Asserting this young black girl’s childhood in abundance, Patterson’s portrait is thus not a neutral act of representation. As an affirmation, it is an act of refusal and survival. Patterson’s representation of this girl’s childhood thus contains within it an awareness of something that I argue is vital to an analysis of childhood in the contemporary United States: There are structures of power whose harmful effects are interrupted by the rearticulation of someone’s location in childhood.

As many scholars have documented, the importance of reaffirming childhood has a long history. Robin Bernstein (2011), for example, writes that during the Civil Rights Movement the invocation of black childhood was a key strategy for countering the longstanding violences of white supremacy directed at black children … Across various social and political moments within American history, claiming childhood for one’s self or for others—as Patterson’s work does so beautifully—has been, and continues to be, an essential strategy within social justice movements.

The need for this rearticulation is not, however, limited to a rebuttal of the dehumanizing and adultifying of young black girls. While antiblackness has shaped the very contours of childhood from its inception, as I show throughout this book, the need to make this re-affirmation for children is an unfortunate burden that is additionally and unevenly carried by transfeminist, queer, and antideportation projects that work to mitigate the effects of racism, transmisogyny, heteronormativity, and border making. As such, critically engaging with this question of who gets to occupy childhood is of vital importance for children who are girls, trans, queer, undocumented, poor, and of color—children, in other words, who are, and have historically been, precariously understood within the frame of childhood itself.

However, implicit within this necessary assertion is the assumption, or rather the wish, that childhood’s very confirmation can counter power’s subjecting force. In Ambivalent Childhoods I argue that this wish—this psychic and political investment in childhood as a straight- forwardly productive object—is structured by a twinned fantasy. This fantasy assumes that childhood, in its contemporary political life, is itself separable from the very things we have come to understand as race, gender, sexuality, and nation; and that the persistence and force of racism, transmisogyny, heteronormativity, and the violences of the border are not themselves co-produced with childhood as well. … Childhood, [I argue] functions as an exclusionary frame of protection and prioritization limited to privileged and historically contingent groups of young people, and as a longstanding means of marking marginalized populations as inferior.
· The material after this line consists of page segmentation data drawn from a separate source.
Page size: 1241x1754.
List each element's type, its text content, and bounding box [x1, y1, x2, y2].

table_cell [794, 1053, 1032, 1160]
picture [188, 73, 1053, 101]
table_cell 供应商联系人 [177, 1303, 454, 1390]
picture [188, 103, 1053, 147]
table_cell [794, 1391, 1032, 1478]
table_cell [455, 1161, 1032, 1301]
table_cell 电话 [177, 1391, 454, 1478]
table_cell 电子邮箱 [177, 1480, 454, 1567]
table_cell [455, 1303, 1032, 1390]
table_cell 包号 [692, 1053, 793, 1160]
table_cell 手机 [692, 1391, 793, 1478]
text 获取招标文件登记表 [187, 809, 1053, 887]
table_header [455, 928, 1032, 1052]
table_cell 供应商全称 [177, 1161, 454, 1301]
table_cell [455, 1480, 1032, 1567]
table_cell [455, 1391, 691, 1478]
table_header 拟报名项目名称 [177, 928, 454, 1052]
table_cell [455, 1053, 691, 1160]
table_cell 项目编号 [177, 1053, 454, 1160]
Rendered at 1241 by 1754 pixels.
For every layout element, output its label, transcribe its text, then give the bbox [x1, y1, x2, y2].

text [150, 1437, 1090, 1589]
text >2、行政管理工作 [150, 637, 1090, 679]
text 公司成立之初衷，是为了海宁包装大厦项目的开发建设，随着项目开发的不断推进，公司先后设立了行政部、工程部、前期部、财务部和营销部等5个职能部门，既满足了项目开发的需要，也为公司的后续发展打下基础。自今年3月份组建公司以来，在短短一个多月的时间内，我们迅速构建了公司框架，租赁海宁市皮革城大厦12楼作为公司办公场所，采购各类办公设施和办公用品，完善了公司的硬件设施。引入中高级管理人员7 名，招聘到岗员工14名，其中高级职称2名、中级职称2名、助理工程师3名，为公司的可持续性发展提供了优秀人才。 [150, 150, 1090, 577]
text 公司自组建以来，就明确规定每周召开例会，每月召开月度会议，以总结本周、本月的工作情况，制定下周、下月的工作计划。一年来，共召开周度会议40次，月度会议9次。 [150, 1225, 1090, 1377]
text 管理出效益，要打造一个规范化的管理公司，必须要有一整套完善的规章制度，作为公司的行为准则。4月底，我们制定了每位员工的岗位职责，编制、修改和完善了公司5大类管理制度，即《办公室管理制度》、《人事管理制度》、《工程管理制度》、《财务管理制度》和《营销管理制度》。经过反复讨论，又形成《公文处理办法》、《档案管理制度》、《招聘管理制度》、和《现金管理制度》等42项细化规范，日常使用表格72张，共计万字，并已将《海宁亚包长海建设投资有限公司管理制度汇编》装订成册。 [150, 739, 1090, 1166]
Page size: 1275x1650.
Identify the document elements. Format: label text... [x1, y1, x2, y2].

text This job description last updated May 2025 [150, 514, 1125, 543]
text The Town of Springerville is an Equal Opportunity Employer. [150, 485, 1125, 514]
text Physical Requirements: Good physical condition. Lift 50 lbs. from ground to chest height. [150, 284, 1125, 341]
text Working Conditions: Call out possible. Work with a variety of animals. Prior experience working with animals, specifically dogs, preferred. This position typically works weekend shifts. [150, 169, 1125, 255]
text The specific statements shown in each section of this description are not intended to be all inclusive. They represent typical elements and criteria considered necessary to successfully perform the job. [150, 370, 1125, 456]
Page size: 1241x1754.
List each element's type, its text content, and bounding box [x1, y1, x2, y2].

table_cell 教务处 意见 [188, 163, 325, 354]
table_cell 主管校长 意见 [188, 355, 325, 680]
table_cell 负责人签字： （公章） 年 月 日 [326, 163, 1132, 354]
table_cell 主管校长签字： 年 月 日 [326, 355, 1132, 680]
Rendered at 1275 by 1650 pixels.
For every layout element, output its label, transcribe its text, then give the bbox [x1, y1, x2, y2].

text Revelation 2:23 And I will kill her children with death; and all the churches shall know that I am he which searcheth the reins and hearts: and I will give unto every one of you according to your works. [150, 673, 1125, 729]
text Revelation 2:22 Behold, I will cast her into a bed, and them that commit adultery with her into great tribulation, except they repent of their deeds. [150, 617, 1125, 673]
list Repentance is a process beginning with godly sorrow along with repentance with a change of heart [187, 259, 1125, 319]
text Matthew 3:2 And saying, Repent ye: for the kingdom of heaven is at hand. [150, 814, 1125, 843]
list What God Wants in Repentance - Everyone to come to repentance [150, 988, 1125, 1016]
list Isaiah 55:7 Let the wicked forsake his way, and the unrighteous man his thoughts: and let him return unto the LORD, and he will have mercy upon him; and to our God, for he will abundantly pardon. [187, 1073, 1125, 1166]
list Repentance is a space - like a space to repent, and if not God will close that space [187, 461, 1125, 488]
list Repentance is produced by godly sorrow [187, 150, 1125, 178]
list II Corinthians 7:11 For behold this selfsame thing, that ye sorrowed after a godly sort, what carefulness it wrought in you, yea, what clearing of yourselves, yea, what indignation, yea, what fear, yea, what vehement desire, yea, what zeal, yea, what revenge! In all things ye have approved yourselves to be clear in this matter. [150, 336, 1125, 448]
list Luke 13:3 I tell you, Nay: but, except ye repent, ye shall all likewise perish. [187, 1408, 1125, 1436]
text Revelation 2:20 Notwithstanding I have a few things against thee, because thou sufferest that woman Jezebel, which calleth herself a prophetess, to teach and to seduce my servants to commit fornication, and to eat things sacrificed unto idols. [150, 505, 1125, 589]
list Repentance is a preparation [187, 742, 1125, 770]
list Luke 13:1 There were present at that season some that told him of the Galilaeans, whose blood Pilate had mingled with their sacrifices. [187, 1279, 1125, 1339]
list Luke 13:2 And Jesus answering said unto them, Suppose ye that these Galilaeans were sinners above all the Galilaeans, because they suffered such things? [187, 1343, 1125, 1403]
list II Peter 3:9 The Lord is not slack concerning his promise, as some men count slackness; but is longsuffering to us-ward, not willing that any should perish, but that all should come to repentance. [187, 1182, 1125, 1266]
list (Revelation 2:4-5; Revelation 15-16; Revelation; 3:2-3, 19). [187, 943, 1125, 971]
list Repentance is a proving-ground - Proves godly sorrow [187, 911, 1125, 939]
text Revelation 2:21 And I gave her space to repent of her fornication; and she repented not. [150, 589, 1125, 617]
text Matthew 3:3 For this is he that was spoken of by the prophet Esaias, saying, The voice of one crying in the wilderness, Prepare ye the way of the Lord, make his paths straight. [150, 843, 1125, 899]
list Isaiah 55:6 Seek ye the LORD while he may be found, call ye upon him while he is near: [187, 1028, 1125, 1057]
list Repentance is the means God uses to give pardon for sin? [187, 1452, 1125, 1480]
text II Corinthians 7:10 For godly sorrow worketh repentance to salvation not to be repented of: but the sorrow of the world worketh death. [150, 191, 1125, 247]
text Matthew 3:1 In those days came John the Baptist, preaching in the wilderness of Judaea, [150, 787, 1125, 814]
Frantz Fanon, for example, describes infantilization as one of the mechanisms through which colonial and racist violence is enacted. Fanon’s argument, that infantilization is a central tactic of colonial subjugation, has been elaborated on by scholars uncovering the ways in which childhood has been central to the workings of racism and sexism in a range of global contexts. … While the space of childhood is therefore protective for some, enshrining their acts under the banners of innocence or ignorance, and granting them the right to inhabit dependency, or to be a recipient of care, this version of childhood is unevenly distributed. For others, childhood means living within forced dependency, being dismissed, pushed out of the public sphere, and understood as incapable, immature, and in need of discipline.

Acknowledging the longstanding link between violence and the uneven and often incoherent distribution of these versions of childhood, then, begs the question of what it means to seek out inclusion within the category of “child.” Does reaffirming one’s location within childhood interrupt power when childhood itself is ambivalent at best, and deadly at worst?